There is an additional benefit to having a device registry beyond having an early warning alert system to defective devices: having such a large data set may help us take much-needed steps toward evaluating the clinical effectiveness of devices. As Ventola reviews in this 2008 article, we currently face huge challenges in trying to understand and compare just how effective different medical devices are. Although the FDA has rigorous testing requirements for drugs (that’s why it takes an average of 12 years for an experimental drug to go from lab to market), its process for medical devices is a bit more…lax. Basically new devices fall into one of three categories:
- Low risk products (e.g. bandages, splints, drapes): No premarket review requirements at all;
- Moderate risk products (an incremental change to an existing product): Requires a premarket notification process where “you provide notice to the FDA that your product is substantially equivalent to a product they’ve already seen.” (Yeah, think about that for a second. This is the route that 95-98% of devices take.)
- High risk products: Requires clinical trials.
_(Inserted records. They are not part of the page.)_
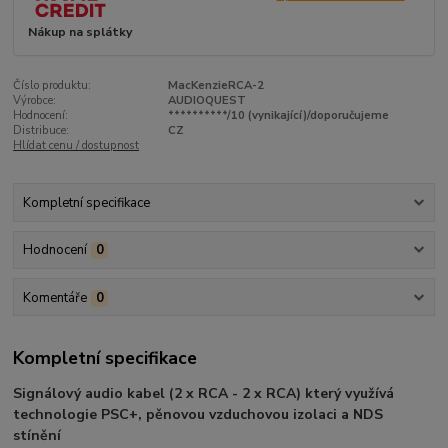
Nákup na splátky
Číslo produktu:
MacKenzieRCA-2
Výrobce:
AUDIOQUEST
Hodnocení:
**********/10 (vynikající)/doporučujeme
Distribuce:
CZ
Hlídat cenu / dostupnost
Kompletní specifikace
Hodnocení
0
Komentáře
0
Kompletní specifikace
Signálový audio kabel (2 x RCA - 2 x RCA) který využívá
technologie PSC+, pěnovou vzduchovou izolaci a NDS
stínění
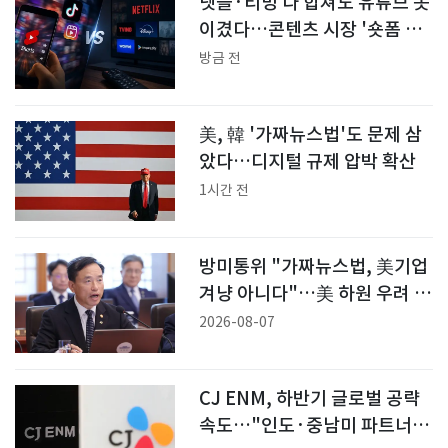
넷플·티빙 다 합쳐도 유튜브 못
이겼다…콘텐츠 시장 '숏폼 vs
롱폼' 재편
방금 전
美, 韓 '가짜뉴스법'도 문제 삼
았다…디지털 규제 압박 확산
1시간 전
방미통위 "가짜뉴스법, 美기업
겨냥 아니다"…美 하원 우려 반
박
2026-08-07
CJ ENM, 하반기 글로벌 공략
속도…"인도·중남미 파트너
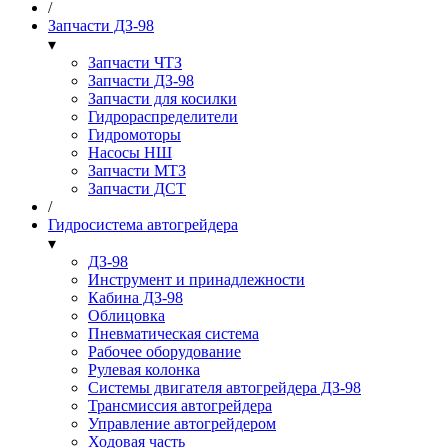
/
Запчасти ДЗ-98
▾
Запчасти ЧТЗ
Запчасти ДЗ-98
Запчасти для косилки
Гидрораспределители
Гидромоторы
Насосы НШ
Запчасти МТЗ
Запчасти ДСТ
/
Гидросистема автогрейдера
▾
ДЗ-98
Инструмент и принадлежности
Кабина ДЗ-98
Облицовка
Пневматическая система
Рабочее оборудование
Рулевая колонка
Системы двигателя автогрейдера ДЗ-98
Трансмиссия автогрейдера
Управление автогрейдером
Ходовая часть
Source: Ventola, C.L. 2008. Challenges in evaluating and standardizing medical devices in health care facilities. P&T 33(6):348-359.
It’s no wonder that very few clinical trials exist on the effectiveness of devices, and the majority of those that do are shoddy-quality studies conducted by the device manufacturers themselves. When you consider that next to the findings of a landmark 2008 CBO study that roughly half of the growth in health care spending over the past several decades can be attributed to new technology, you start to wonder why we don’t more rigorously evaluate whether new, expensive devices actually give us more bang for our buck, as the UK does through their ironically named “NICE” (National Institute for Health and Clinical Excellence), which evaluates the cost-effectiveness of all new technologies.
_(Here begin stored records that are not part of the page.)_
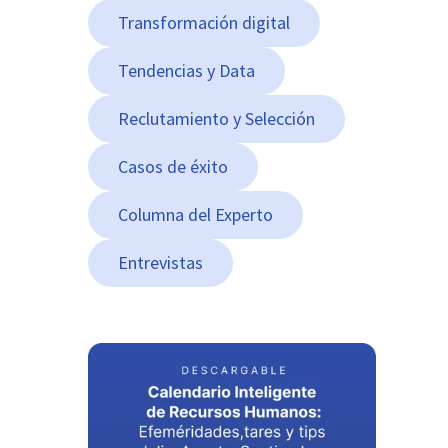
Transformación digital
Tendencias y Data
Reclutamiento y Selección
Casos de éxito
Columna del Experto
Entrevistas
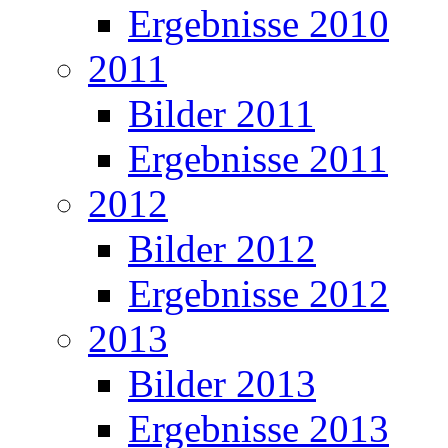
Ergebnisse 2010
2011
Bilder 2011
Ergebnisse 2011
2012
Bilder 2012
Ergebnisse 2012
2013
Bilder 2013
Ergebnisse 2013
(Incidentally, it appears that even with this guidance, physicians will still be physicians and refuse to listen to NICE’s recommendations.)
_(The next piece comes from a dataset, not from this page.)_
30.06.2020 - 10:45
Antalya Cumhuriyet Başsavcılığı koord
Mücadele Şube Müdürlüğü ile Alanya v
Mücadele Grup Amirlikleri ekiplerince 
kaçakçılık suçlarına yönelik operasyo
However, I’m of the optimistic opinion that physicians WILL listen to evidence that their particular device of choice is harming their patients. And so a device registry, whether national or private, seems like a much-needed solution to a currently overlooked problem.
“He has been at it for three decades,” the 2008 Times article writes of veteran orthopedic surgeon Dr. Dorr, “long enough to say that history is repeating itself because this country does not gather evidence of how patients fare.”
Tragically, four years later, it appears that history is still repeating itself.